***** Exercise data

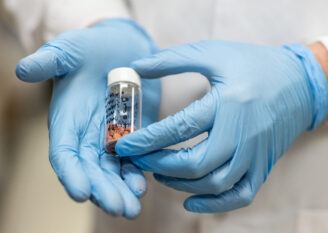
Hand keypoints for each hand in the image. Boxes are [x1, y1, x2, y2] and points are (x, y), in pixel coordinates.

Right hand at [15, 19, 160, 217]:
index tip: (79, 193)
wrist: (121, 47)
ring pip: (112, 170)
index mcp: (67, 119)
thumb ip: (49, 60)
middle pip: (91, 169)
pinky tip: (142, 187)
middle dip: (103, 190)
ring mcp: (110, 136)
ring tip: (132, 209)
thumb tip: (24, 70)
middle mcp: (86, 134)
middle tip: (118, 209)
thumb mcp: (69, 49)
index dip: (71, 173)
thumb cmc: (91, 48)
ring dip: (121, 190)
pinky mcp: (133, 133)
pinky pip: (133, 159)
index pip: (64, 152)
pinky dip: (136, 174)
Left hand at [116, 41, 327, 212]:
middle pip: (196, 163)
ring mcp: (255, 153)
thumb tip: (136, 67)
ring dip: (181, 184)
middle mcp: (243, 133)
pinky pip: (240, 195)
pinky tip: (191, 200)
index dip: (147, 140)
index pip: (179, 128)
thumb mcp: (214, 53)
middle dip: (159, 165)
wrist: (300, 83)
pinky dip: (215, 205)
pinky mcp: (263, 165)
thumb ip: (173, 60)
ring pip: (215, 183)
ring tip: (159, 173)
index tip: (123, 145)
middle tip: (138, 159)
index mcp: (228, 102)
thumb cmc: (254, 65)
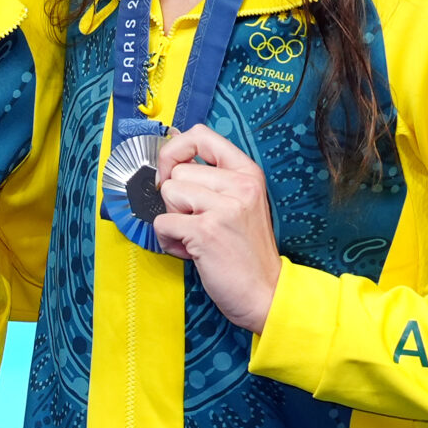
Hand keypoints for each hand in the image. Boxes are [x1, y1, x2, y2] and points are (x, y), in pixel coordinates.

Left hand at [149, 124, 281, 332]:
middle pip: (176, 172)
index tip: (171, 171)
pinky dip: (168, 240)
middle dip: (176, 200)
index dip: (174, 149)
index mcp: (247, 173)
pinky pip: (162, 223)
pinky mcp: (206, 230)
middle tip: (199, 222)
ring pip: (167, 193)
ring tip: (197, 236)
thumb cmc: (245, 250)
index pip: (201, 135)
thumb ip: (212, 179)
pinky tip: (191, 251)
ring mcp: (224, 207)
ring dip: (173, 219)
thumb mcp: (240, 203)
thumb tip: (170, 153)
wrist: (266, 292)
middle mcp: (239, 185)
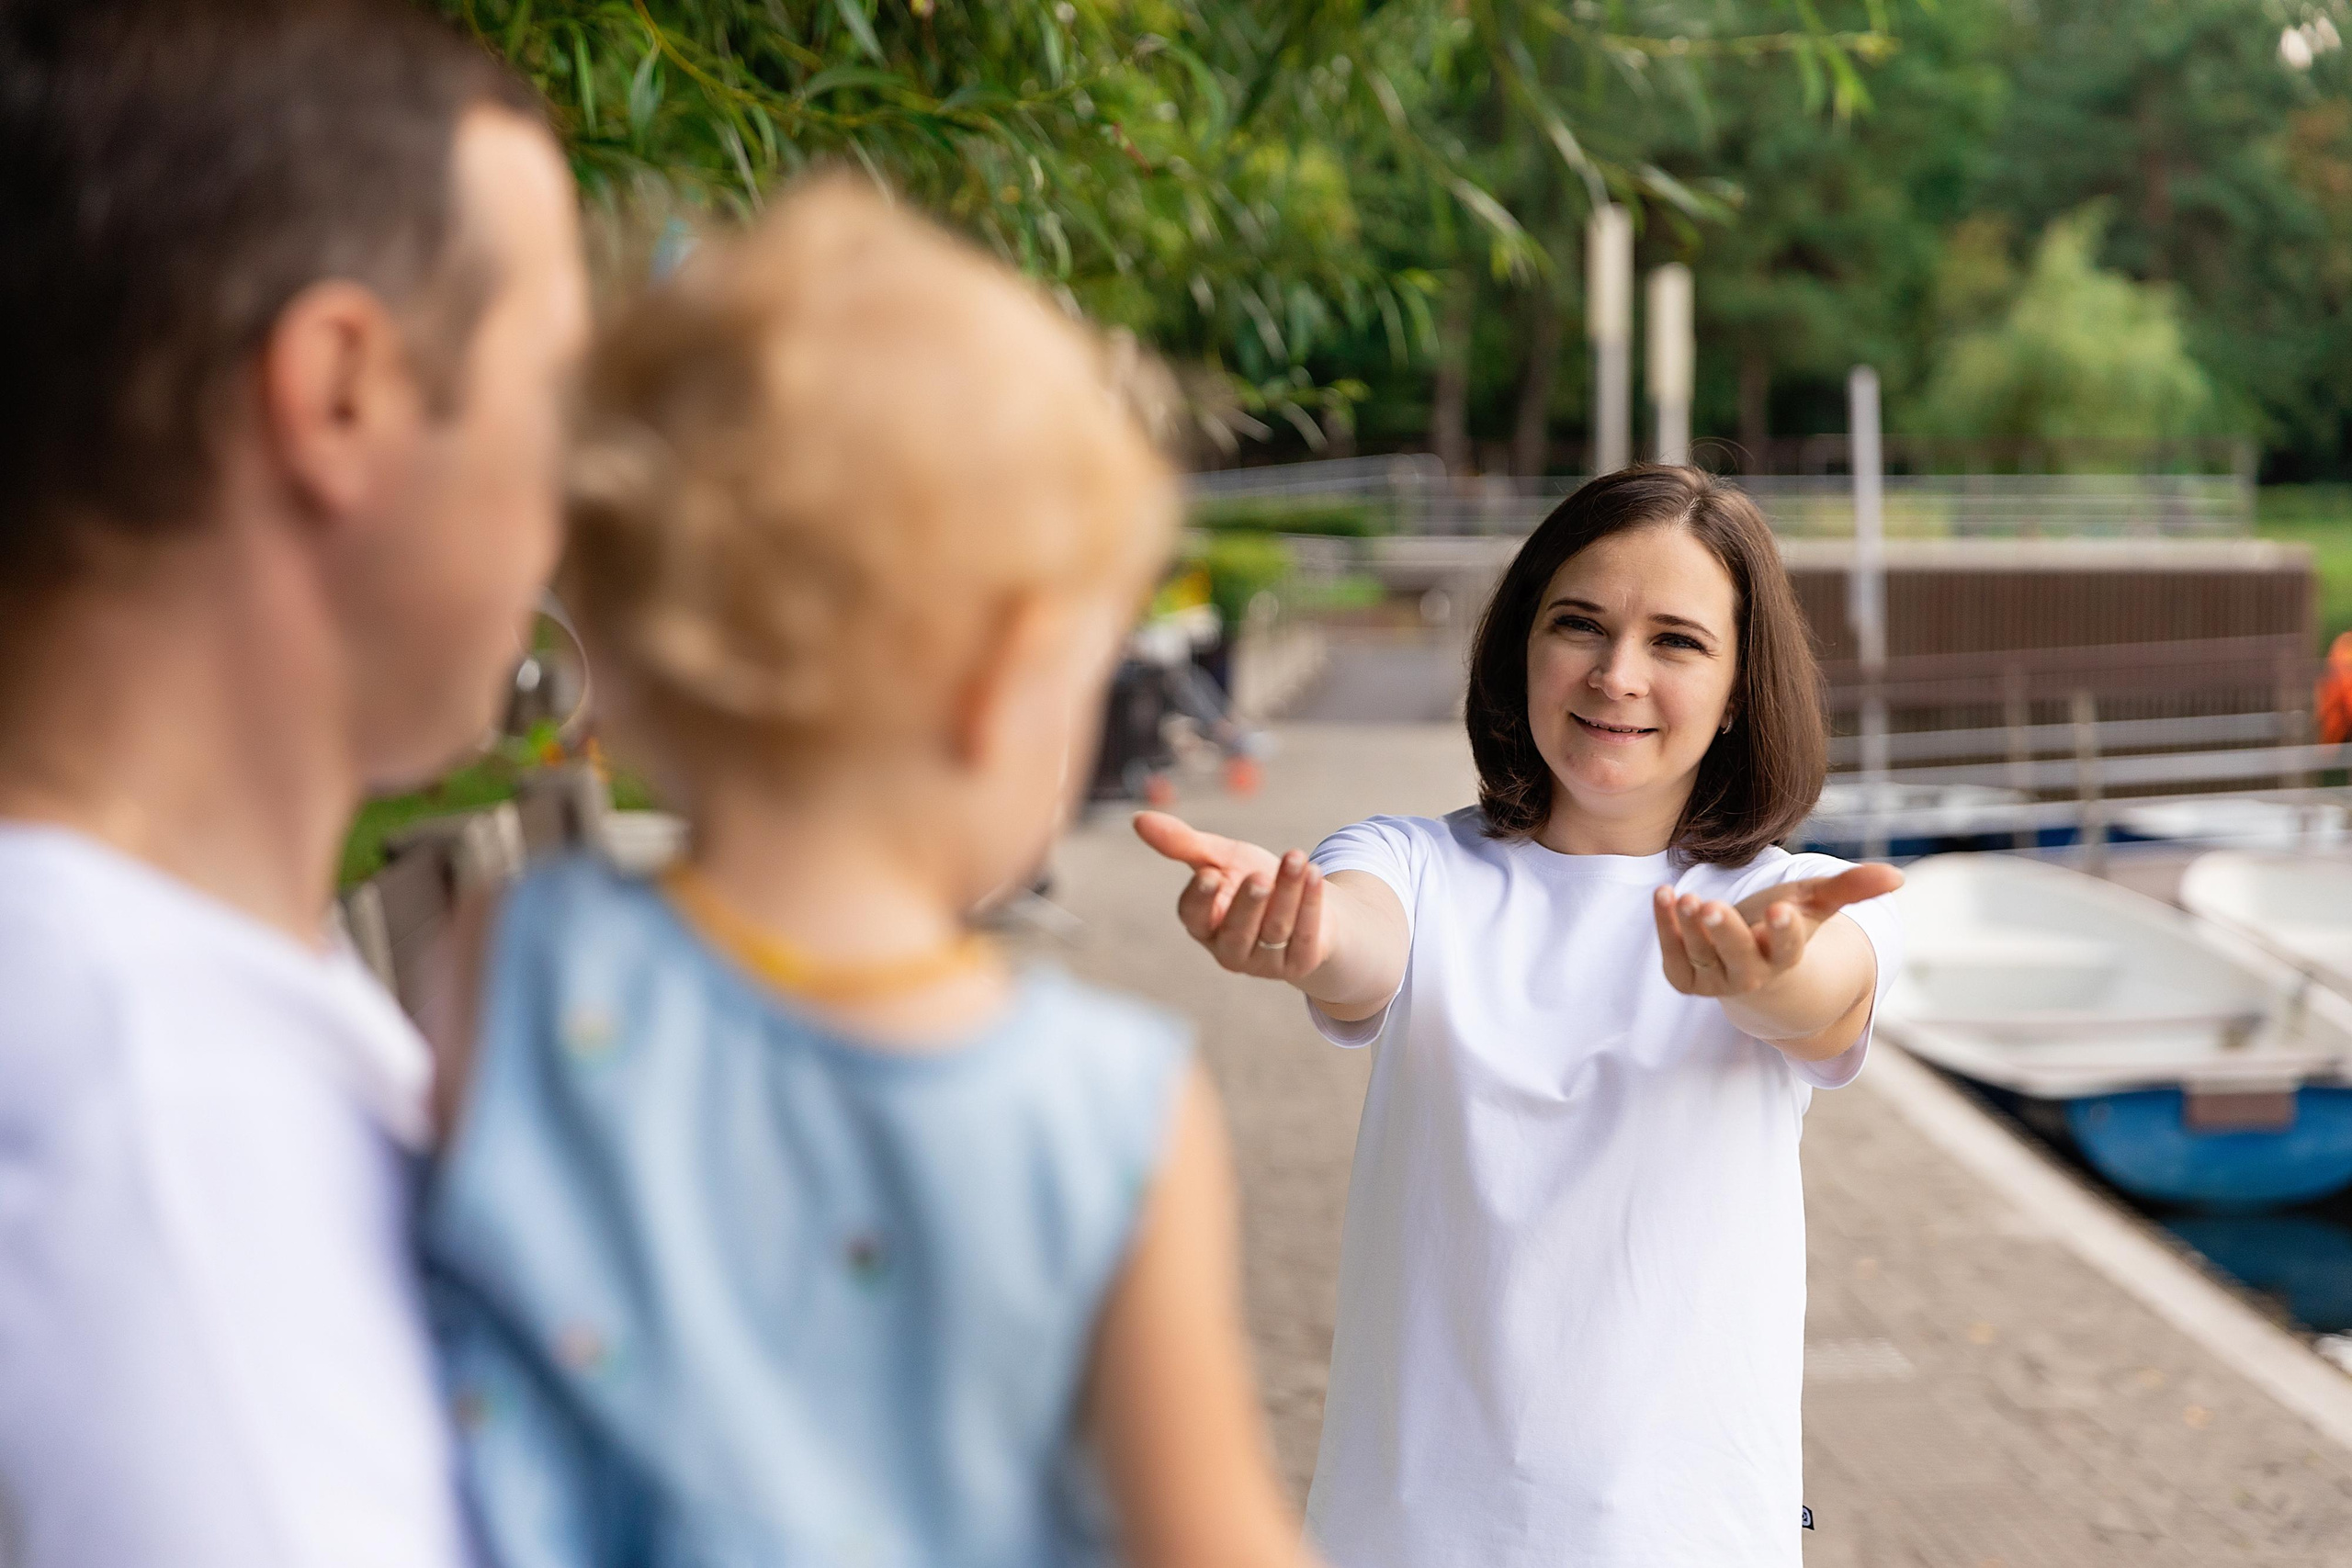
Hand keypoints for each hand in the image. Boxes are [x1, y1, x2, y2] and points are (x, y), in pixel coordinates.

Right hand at [1133, 811, 1333, 982]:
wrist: (1305, 901)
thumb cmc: (1254, 877)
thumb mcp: (1221, 857)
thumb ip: (1184, 843)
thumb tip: (1137, 819)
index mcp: (1204, 925)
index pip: (1195, 917)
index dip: (1201, 898)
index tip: (1211, 873)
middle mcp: (1230, 950)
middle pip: (1238, 929)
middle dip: (1250, 902)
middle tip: (1260, 875)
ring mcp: (1264, 963)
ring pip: (1275, 929)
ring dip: (1288, 892)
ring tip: (1298, 858)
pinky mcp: (1298, 964)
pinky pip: (1304, 935)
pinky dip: (1310, 904)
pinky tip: (1314, 874)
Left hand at [1653, 863, 1902, 998]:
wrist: (1750, 961)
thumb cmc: (1785, 924)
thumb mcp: (1815, 904)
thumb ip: (1851, 888)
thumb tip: (1898, 877)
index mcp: (1786, 958)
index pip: (1789, 949)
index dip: (1785, 931)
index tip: (1782, 909)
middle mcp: (1751, 974)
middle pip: (1739, 960)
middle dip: (1726, 934)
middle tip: (1711, 907)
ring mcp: (1716, 980)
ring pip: (1702, 957)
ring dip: (1690, 928)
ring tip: (1683, 897)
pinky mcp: (1686, 977)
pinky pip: (1674, 954)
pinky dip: (1665, 927)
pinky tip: (1663, 894)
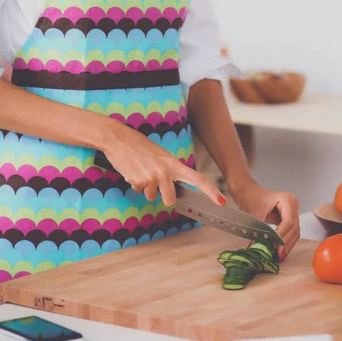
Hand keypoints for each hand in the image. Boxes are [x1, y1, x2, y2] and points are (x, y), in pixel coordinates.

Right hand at [101, 121, 226, 208]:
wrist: (119, 138)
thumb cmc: (140, 146)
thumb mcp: (161, 156)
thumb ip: (170, 171)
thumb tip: (173, 190)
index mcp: (174, 163)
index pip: (197, 179)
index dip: (211, 191)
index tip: (222, 202)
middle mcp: (165, 171)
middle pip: (169, 200)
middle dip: (162, 197)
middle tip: (154, 182)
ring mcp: (151, 177)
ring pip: (151, 196)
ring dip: (145, 187)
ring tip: (141, 169)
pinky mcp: (137, 181)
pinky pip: (138, 190)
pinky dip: (135, 183)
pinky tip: (132, 170)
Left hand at [233, 180, 300, 260]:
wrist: (248, 193)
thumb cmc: (251, 198)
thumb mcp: (254, 214)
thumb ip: (259, 230)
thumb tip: (259, 247)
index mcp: (286, 199)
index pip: (288, 221)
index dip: (283, 235)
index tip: (276, 246)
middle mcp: (293, 204)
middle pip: (294, 227)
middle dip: (286, 242)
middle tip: (279, 255)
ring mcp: (293, 211)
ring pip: (294, 232)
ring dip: (287, 244)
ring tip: (280, 256)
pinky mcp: (289, 218)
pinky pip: (291, 232)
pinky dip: (286, 241)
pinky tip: (280, 250)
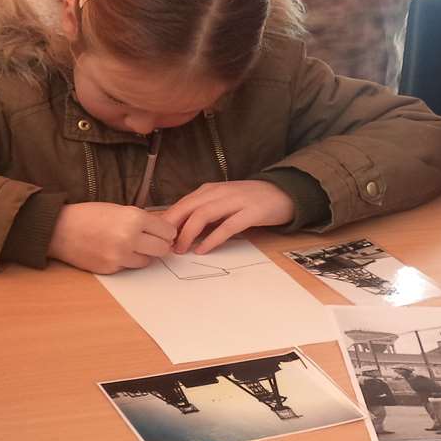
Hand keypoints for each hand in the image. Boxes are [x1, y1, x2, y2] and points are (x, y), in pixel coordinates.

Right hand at [49, 202, 175, 272]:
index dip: (166, 232)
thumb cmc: (89, 215)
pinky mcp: (112, 268)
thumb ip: (142, 220)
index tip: (162, 233)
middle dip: (159, 245)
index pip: (167, 231)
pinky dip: (126, 260)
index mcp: (134, 218)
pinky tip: (114, 250)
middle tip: (151, 241)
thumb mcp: (120, 209)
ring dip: (143, 254)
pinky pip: (129, 267)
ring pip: (148, 261)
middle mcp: (130, 238)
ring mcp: (120, 256)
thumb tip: (164, 232)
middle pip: (162, 249)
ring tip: (129, 245)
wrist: (60, 229)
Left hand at [162, 180, 297, 253]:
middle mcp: (219, 192)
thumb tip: (180, 230)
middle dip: (172, 228)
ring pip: (203, 215)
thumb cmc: (249, 201)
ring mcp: (235, 201)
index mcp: (210, 190)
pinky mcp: (251, 212)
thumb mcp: (222, 202)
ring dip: (188, 234)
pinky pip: (227, 226)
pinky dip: (212, 239)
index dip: (167, 221)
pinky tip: (203, 249)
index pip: (181, 204)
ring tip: (180, 250)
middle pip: (187, 208)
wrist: (283, 192)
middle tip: (164, 246)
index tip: (157, 238)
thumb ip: (203, 212)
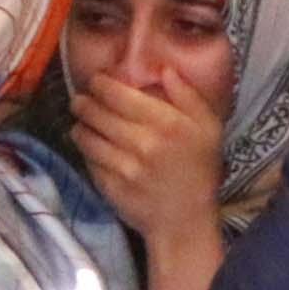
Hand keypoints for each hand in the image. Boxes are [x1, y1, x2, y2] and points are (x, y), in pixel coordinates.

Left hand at [73, 70, 229, 289]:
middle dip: (84, 102)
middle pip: (97, 112)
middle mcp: (143, 143)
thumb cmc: (199, 169)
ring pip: (86, 135)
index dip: (101, 83)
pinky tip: (88, 143)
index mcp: (167, 123)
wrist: (184, 220)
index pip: (119, 94)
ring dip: (80, 124)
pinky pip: (87, 159)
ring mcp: (123, 167)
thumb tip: (164, 69)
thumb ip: (189, 96)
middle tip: (81, 99)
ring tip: (81, 120)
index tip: (97, 80)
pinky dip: (84, 149)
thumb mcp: (208, 127)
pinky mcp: (109, 186)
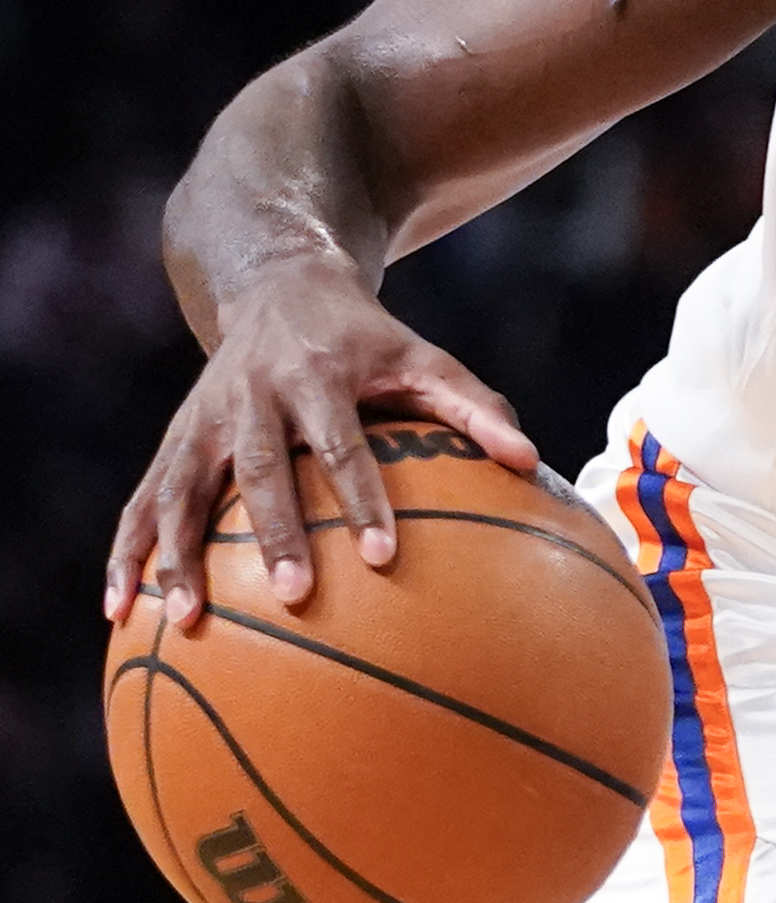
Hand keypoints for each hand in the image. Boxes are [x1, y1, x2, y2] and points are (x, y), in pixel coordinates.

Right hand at [104, 260, 534, 632]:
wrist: (279, 284)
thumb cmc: (369, 339)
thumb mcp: (424, 356)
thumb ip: (476, 406)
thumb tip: (530, 461)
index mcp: (319, 376)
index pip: (344, 446)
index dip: (362, 500)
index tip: (384, 557)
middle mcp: (253, 398)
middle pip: (260, 472)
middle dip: (273, 536)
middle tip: (293, 597)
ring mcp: (204, 420)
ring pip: (181, 490)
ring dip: (176, 555)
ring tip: (182, 619)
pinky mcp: (173, 440)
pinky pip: (141, 501)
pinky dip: (128, 553)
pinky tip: (118, 610)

**********

Exercise aim: With the pictures removed, print only the lines starting at the line that has "thumb mcp: (214, 53)" and ending at the line that has "pinky mcp: (206, 230)", both ends included, exactly as they stand above.

Reply to the task:
thumb mcp: (214, 53)
middle dip: (159, 165)
wrist: (300, 83)
pinky dip: (215, 205)
pinky mcp: (263, 165)
thumb ip: (173, 60)
ring pip: (215, 183)
ring tip: (159, 173)
index tip: (123, 145)
middle tip: (138, 159)
index mcp: (228, 102)
thumb cmc: (254, 65)
Hand keypoints for each hand in the image. Boxes are [x1, y1, x2, y2] and points are (x, y), in pixel coordinates.

Left hand at [149, 124, 281, 332]:
middle pip: (176, 172)
index tip: (171, 171)
pinky dip: (168, 240)
middle dip: (176, 200)
index dip: (174, 149)
index mcp: (247, 173)
pinky pip: (162, 223)
pinky mcp: (206, 230)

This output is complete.